• **STUDY TEXT**
BEGIN
Friday, February 7—Sunday, March 15

Krista Louise Smith, Bad Dreams. Courtesy of Carvalho Park.

7. “Sonnets of the Subconscious: Merve Iseri and Krista Louise Smith” at Carvalho Park

Opening this Friday at Carvalho Park is a two-person show featuring paintings and sculptures by Krista Louise Smith and Merve Iseri. “Sonnets of the Subconscious” is a “monument to nightmares, the irrational anxieties that abruptly disrupt the dreamscape.” Krista Louise Smith’s work Bad Dreams depicts one of the worst nightmares of all time—that of one’s teeth falling out. Making it even more terrifying, the pieces will be laid out across the gallery’s main space to a length of 24 feet.

Location: 112 Waterbury Street, Brooklyn
Price: Free
Time: Opening reception, 7 p.m.–9 p.m.; by appointment

—Cristina Cruz

 

Sunday, February 9–Sunday, March 29

Susan Cianciolo, Spirit Guides (2019). Courtesy of the artist and Bridget Donahue.

8. “Susan Cianciolo Spirit Guides: Paintings 1990–2020” at Bridget Donahue

Throughout her decades-long career, artist and designer Susan Cianciolo has moved fluidly between the worlds of fine art and fashion, dabbling in theater, graphic design, and even poetry, and draws these varied interests into an unexpected harmony within her creations. She famously founded the Run Collection, a line of hand-made clothing composed of recycled garments and textiles, and released 11 collections from between 1995 and 2006. This exhibition is a look back at 30 years of her painting practice, which the artist interprets spiritually, writing in an accompanying poem, “paint allows the opportunity for divine encounter.”
END
• **SET OF TASKS**
[1] Answer these questions from the exhibition listings:
(a) What is the street address of Carvalho Park?
(b) Across what length will the Bad Dreams pieces be laid out?
(c) How many collections did Susan Cianciolo release under the Run Collection?
[2] Can you print the exhibition listings from "Opening this Friday" to "of 24 feet."?
[3] What comes next in the exhibition listings? Continue them from where they stop.
The items are separate material, unrelated to the exhibition listings.

(Source records)
BEGIN
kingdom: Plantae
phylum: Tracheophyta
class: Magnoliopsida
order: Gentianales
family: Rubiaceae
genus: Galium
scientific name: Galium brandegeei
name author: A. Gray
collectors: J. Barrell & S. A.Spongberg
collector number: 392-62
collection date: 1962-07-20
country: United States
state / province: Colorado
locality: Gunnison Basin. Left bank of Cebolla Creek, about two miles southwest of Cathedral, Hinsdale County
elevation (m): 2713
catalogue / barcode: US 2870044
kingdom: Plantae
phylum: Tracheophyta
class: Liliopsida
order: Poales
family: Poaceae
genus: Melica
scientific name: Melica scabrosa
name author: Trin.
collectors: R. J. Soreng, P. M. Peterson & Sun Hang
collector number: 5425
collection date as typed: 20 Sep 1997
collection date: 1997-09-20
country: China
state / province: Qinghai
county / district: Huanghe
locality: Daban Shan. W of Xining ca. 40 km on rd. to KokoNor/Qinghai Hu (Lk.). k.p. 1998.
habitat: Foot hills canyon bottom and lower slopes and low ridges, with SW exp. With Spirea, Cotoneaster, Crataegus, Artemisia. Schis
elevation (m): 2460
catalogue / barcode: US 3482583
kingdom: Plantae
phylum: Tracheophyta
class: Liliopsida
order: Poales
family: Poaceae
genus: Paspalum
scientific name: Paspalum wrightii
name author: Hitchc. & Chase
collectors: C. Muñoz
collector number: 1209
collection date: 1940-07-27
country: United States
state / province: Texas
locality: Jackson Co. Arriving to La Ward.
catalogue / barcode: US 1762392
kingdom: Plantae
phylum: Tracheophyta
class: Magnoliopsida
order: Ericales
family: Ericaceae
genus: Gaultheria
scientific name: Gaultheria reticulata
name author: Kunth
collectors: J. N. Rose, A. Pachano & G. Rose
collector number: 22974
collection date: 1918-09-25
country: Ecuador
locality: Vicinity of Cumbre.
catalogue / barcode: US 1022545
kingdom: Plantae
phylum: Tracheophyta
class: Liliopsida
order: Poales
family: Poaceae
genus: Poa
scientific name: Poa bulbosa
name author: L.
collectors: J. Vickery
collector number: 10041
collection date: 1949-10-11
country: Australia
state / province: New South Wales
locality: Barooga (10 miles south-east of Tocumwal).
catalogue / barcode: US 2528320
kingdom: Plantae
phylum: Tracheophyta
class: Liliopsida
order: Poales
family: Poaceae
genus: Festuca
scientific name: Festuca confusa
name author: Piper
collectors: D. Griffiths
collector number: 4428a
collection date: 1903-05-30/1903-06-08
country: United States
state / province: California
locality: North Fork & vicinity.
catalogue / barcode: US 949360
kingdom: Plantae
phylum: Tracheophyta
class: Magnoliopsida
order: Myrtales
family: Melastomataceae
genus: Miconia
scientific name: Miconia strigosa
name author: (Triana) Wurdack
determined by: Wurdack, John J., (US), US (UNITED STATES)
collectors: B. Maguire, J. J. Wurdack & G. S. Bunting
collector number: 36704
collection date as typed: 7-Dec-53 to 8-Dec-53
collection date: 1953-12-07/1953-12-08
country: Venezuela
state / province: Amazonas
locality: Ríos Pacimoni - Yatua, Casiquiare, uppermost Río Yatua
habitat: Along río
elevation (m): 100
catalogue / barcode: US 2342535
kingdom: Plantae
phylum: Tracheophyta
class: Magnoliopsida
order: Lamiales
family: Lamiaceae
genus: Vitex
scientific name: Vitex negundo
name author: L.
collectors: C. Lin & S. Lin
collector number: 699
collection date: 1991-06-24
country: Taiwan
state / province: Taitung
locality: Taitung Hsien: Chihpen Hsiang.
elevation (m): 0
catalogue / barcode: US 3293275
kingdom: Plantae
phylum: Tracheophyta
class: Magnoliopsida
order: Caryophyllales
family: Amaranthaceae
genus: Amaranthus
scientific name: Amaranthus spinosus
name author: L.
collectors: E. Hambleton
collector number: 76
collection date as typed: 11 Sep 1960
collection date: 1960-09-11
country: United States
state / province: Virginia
END
• **ANSWERS TO THIS EXERCISE**
[1]
(a) 112 Waterbury Street, Brooklyn
(b) 24 feet
(c) 11

[2]
Opening this Friday at Carvalho Park is a two-person show featuring paintings and sculptures by Krista Louise Smith and Merve Iseri. “Sonnets of the Subconscious” is a “monument to nightmares, the irrational anxieties that abruptly disrupt the dreamscape.” Krista Louise Smith’s work Bad Dreams depicts one of the worst nightmares of all time—that of one’s teeth falling out. Making it even more terrifying, the pieces will be laid out across the gallery’s main space to a length of 24 feet.

[3]
Location: Bridget Donahue, 99 Bowery, 2nd Floor
Price: Free
Time: Opening reception, 6 p.m.–8 p.m.; Wednesday–Sunday 12 p.m.–6 p.m.

—Katie White

 

Sunday, February 9

The original exhibition poster for Robert Morris at Leo Castelli in 1974. Courtesy of Castelli Gallery.

9. “Robert Morris, VoicePanel Discussion” at Castelli Gallery

Castelli Gallery is restaging Robert Morris’s audio installation Voice, from 1974, in the gallery, and on Sunday, February 9, are hosting a panel discussion featuring Mónica Amor, Christophe Cherix, James Meyer, and moderated by Pepe Karmel. Morris’s work was originally shown at Leo Castelli as part of the exhibition “Robert Morris: Labyrinths-Voice-Blind-Time,” which was accompanied by the now infamous poster of a bare-chested Morris wearing a dog collar and chains.

Location: Castelli Gallery, 24 West 40th Street
Price: Free
Time: 3 p.m.

—Caroline Goldstein

 

Through Saturday, March 21

Installation view of “Julian Charrière: Towards No Earthly Pole,” 2019. Courtesy of Sean Kelly Gallery.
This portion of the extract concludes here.